Healthy Correction or Ailing Recovery?
Bad day for stocks, yesterday. A bad day. Not a terrible day. Not a crash day. Just a bad day.
The Dow fell 140 points. This was baaaad…because it shows that the stock market does not really buy Bernanke’s storyline.
You’ll recall that when we left off last week, Ben Bernanke assured the world that while the recovery was not exactly what he had hoped for, he nevertheless had the situation in hand. He said he had the tools necessary to fix the problem and would do whatever was required.
The initial reaction was positive. The Dow rose more than 160 points on Friday. Some analysts thought the market’s downward trend had been broken. But it needed follow-through on Monday. Instead, the market fell.
The fact is, there is no recovery…and no recovery is possible…and investors are beginning to realize it.
Then what is going on? A “Great Recession,” say some analysts. A “depression,” say others.
There is a good article in The Financial Times that helps understand what is really going on. It’s by Ken Rogoff and Carmen Reinhart; you’ve heard of them before, dear reader. They are the ones who researched dozens of episodes of financial crisis and sovereign default throughout history.
Today, they write in the FT about what happens after a financial crisis. Well, what do you think? Do you think you get a “recovery”? Do things go back to normal? Is the recession over quickly and painlessly?
Not at all. Instead, there is rarely anything you would recognize as a “recovery.” Things do not go back to normal because they weren’t normal before the crisis. Crises are caused by abnormal conditions – usually too much credit, too much debt, too much spending and too much speculating. Then, when the bubble blows up, it typically takes a long time for the economy to get back on its feet.
Over the following ten years, unemployment usually stays higher than it was before the crisis.
Growth rates are usually lower.
And ten years after a blow-up in real estate house prices are still usually BELOW where they were when the crisis hit.
But what if the feds really get on the ball and try to turn things around? Then, watch out!
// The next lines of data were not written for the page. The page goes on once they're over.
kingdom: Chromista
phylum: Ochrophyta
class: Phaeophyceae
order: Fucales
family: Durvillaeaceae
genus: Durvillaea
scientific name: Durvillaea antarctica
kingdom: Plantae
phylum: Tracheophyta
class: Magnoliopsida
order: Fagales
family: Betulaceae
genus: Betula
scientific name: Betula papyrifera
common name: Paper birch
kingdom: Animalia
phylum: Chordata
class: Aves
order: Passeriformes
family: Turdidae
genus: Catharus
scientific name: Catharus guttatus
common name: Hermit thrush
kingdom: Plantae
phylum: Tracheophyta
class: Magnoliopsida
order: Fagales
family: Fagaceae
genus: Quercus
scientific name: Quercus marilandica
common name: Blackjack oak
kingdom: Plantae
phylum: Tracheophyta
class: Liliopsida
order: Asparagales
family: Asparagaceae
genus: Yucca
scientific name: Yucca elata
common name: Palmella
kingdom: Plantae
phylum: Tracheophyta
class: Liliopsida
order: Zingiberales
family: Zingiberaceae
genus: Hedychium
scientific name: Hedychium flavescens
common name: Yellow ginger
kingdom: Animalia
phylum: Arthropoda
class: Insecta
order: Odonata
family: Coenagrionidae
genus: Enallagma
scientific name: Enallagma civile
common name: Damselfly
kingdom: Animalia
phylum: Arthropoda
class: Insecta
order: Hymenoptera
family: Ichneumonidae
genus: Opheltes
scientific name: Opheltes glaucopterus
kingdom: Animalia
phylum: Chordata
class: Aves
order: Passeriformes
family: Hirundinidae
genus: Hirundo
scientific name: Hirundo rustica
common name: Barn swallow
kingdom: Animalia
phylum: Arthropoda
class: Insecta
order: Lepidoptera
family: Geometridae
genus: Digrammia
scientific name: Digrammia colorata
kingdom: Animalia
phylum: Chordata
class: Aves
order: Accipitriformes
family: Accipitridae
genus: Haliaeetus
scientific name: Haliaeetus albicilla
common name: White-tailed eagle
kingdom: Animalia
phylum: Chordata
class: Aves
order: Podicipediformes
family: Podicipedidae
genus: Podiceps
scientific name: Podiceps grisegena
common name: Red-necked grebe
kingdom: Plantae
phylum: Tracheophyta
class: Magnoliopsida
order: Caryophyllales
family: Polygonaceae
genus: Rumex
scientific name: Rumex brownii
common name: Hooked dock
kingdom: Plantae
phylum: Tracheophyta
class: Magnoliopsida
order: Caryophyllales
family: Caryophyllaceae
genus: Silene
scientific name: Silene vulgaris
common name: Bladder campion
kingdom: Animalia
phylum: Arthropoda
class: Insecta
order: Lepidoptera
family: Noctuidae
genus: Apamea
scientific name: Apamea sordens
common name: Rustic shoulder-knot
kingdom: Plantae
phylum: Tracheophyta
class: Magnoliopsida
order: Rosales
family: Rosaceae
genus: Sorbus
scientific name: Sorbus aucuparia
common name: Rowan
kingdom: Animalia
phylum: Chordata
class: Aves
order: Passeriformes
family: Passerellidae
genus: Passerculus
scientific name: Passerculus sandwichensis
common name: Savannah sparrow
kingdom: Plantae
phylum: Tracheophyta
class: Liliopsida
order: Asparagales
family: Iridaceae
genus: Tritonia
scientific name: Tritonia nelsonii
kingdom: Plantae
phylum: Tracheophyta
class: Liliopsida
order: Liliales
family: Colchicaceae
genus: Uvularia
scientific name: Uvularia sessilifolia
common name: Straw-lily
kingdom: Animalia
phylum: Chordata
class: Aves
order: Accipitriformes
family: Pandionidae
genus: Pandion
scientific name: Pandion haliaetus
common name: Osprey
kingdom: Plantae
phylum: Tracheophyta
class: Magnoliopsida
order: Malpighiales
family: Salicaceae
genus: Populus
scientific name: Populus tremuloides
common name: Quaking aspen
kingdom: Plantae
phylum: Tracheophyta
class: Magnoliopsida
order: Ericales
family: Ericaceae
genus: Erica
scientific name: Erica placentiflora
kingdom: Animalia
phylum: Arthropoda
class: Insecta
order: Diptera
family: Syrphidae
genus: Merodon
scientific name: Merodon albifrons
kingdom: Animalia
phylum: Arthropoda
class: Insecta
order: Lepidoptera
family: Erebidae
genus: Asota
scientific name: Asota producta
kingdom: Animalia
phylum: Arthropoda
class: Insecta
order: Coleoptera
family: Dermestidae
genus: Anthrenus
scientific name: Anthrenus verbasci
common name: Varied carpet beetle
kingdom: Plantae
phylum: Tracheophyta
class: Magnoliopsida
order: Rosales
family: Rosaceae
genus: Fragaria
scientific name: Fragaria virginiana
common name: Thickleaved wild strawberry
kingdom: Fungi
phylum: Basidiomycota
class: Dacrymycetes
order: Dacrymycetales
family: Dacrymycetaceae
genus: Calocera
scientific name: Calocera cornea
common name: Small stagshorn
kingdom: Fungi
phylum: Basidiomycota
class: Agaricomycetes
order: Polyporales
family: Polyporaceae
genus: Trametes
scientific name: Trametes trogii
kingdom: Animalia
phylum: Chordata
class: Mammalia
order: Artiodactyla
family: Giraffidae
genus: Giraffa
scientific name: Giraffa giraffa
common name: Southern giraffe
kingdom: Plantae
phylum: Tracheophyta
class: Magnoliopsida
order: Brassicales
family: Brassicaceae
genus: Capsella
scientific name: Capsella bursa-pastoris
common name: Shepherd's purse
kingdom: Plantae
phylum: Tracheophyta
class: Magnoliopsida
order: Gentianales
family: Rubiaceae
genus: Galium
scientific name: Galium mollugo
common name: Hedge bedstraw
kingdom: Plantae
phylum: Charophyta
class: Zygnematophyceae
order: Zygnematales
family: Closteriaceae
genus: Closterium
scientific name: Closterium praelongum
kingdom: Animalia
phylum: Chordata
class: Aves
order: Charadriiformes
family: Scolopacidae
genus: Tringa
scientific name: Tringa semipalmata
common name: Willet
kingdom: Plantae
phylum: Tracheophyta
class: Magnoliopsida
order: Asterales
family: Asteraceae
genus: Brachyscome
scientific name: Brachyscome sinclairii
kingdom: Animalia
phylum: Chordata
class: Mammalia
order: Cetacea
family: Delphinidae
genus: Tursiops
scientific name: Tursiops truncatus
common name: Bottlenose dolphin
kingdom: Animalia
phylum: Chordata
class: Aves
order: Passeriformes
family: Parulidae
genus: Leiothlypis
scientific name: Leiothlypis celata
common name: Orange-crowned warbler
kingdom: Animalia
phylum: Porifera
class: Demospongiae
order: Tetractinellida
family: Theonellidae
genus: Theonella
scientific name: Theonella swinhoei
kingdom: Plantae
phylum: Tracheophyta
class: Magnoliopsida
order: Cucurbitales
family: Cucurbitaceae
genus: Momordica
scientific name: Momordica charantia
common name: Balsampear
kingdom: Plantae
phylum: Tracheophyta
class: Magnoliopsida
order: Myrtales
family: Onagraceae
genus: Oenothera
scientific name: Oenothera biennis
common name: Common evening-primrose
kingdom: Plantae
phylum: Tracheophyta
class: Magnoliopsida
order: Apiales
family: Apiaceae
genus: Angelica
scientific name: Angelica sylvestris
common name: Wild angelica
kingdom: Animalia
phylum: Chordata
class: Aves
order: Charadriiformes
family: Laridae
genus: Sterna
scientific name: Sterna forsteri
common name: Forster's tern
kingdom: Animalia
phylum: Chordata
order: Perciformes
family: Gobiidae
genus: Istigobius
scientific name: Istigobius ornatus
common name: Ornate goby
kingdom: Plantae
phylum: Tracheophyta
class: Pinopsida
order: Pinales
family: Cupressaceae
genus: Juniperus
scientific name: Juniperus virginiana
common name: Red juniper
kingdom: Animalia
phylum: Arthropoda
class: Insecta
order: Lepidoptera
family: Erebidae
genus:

We read an article on dying yesterday. Here’s a question for you, dear reader. Would you rather live in a recessionary economy or die in a booming one? We’ll take the recession. Probably most people would. Heck, make it a depression.
There are a lot of illnesses for which there are no cures. Still, people will spend a fortune…and endure unspeakable treatments…in the hopes that they will be the one in a thousand who survives.
So too are people ready to believe that Dr. Bernanke can cure what ails the US economy. We don’t think so. Because we don’t think the economy is “sick.” We think it is healthy…and finally correcting the mistakes of the Bubble Epoque.
Leading economists and the feds have believed, for example, that there was some problem of “liquidity” that was temporarily blocking the flow of cash and credit. They believed the problem could be solved by making more money available. That was why the Fed bought an extra $1.4 trillion of the banking sector’s suspicious “assets.” They wanted to make sure the banks had money to lend.
Well, now the banks have plenty of cash. Businesses too have record holdings of cash. Even households are rebuilding their cash accounts.
But who’s borrowing? Who’s spending? Who’s buying new houses, for example? (New house sales are currently taking place at the slowest rate ever measured.)
CNN: “Credit if finally available, but no one wants it.”